#### [Set problem]
Print every line of the records below exactly as it appears, leaving out the pictures.

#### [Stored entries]
↓↓↓

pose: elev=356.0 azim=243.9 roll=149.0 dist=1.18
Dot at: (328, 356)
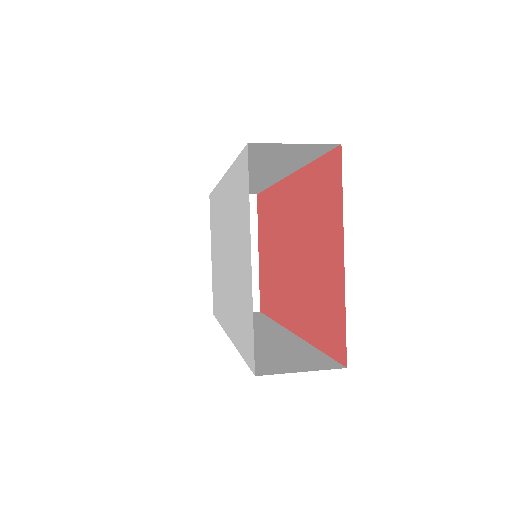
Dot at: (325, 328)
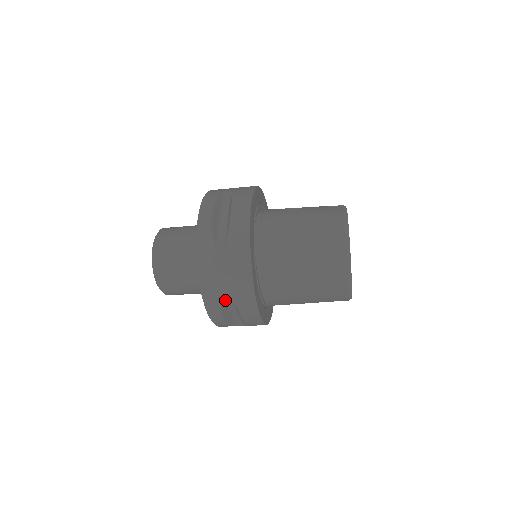
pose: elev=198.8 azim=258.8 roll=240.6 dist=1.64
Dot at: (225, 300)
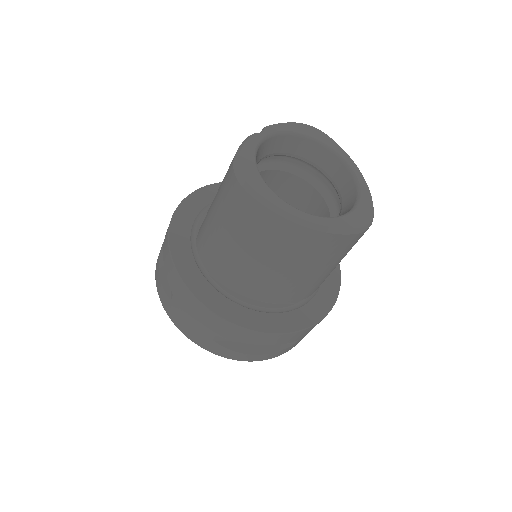
Dot at: (227, 340)
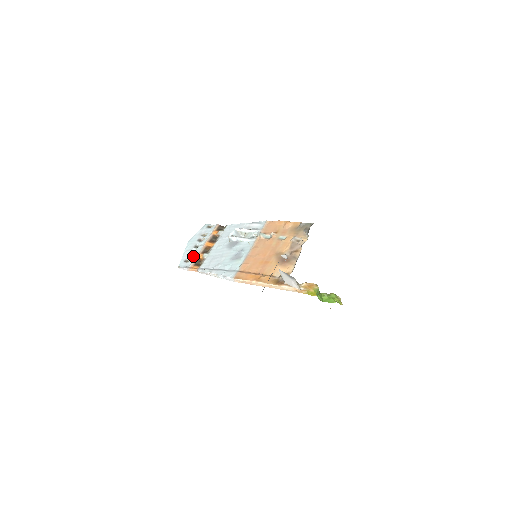
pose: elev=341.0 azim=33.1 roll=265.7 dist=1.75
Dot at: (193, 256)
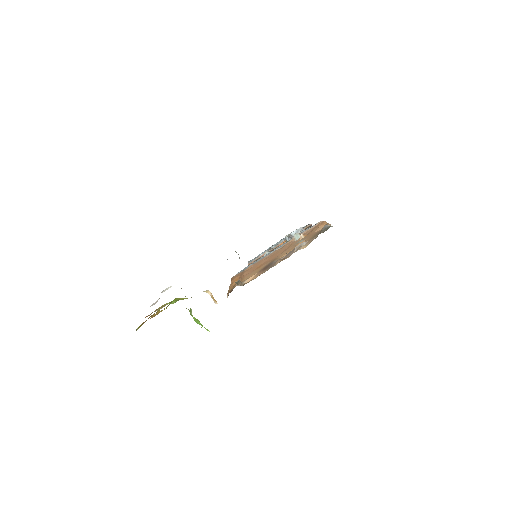
Dot at: occluded
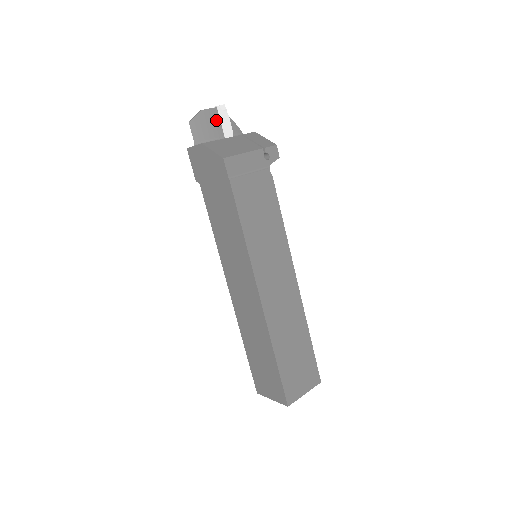
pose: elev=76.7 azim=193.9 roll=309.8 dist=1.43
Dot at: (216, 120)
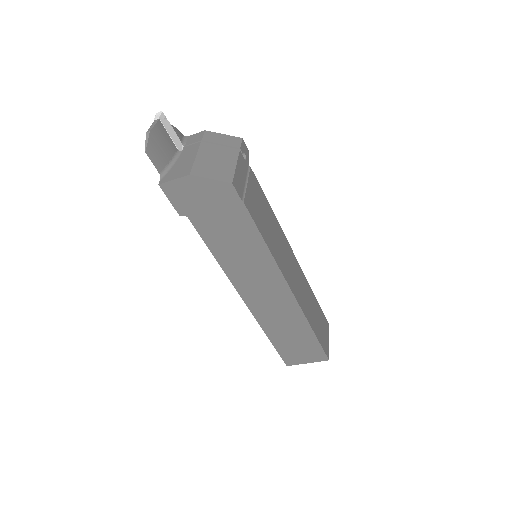
Dot at: (165, 135)
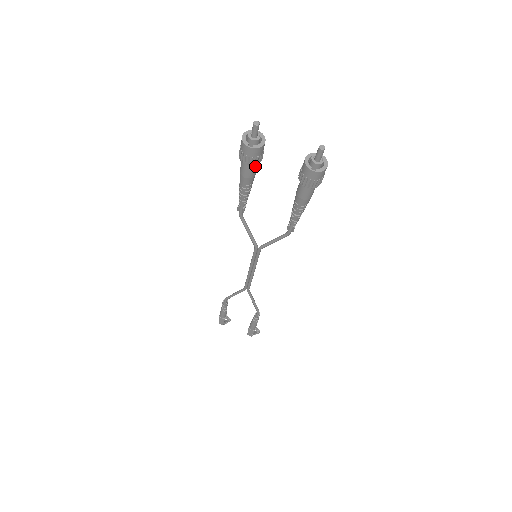
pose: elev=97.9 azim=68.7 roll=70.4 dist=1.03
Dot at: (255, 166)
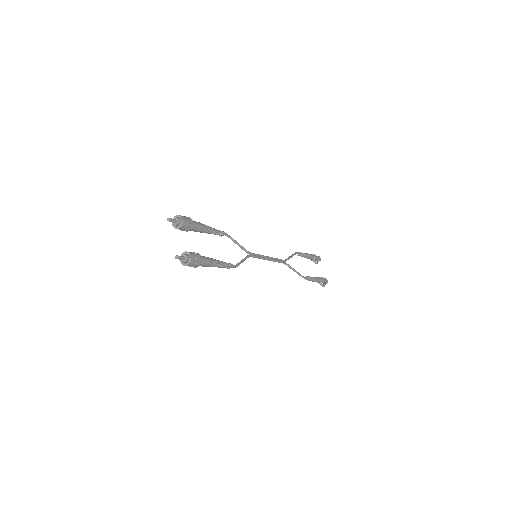
Dot at: (190, 230)
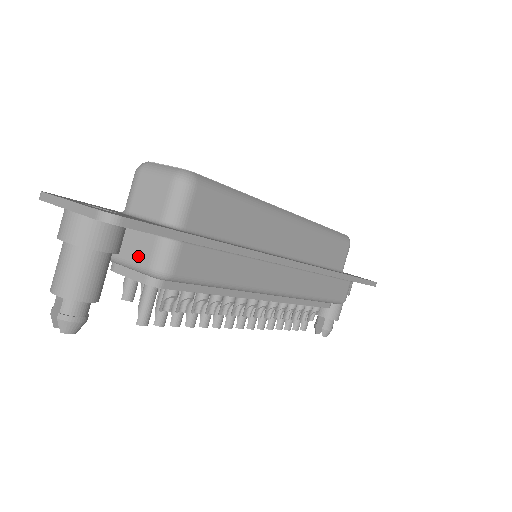
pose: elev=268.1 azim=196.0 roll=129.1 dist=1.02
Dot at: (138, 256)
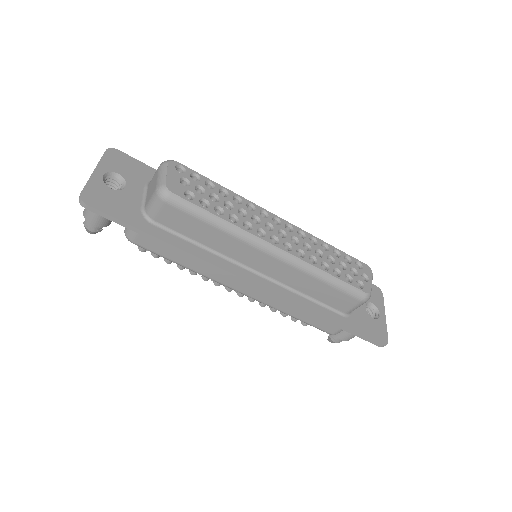
Dot at: occluded
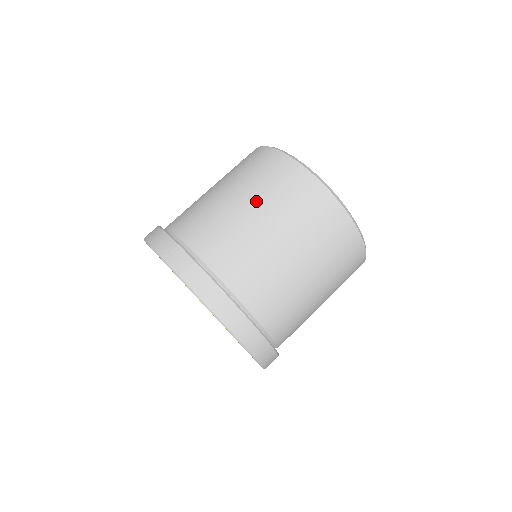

↑↑↑

#### [The completed task]
pose: elev=356.0 azim=243.9 roll=149.0 dist=1.18
Dot at: (328, 356)
Dot at: (325, 328)
pose: elev=198.8 azim=258.8 roll=240.6 dist=1.64
Dot at: (225, 300)
Dot at: (227, 340)
pose: elev=341.0 azim=33.1 roll=265.7 dist=1.75
Dot at: (193, 256)
Dot at: occluded
pose: elev=76.7 azim=193.9 roll=309.8 dist=1.43
Dot at: (216, 120)
Dot at: (165, 135)
pose: elev=97.9 azim=68.7 roll=70.4 dist=1.03
Dot at: (255, 166)
Dot at: (190, 230)
pose: elev=268.1 azim=196.0 roll=129.1 dist=1.02
Dot at: (138, 256)
Dot at: occluded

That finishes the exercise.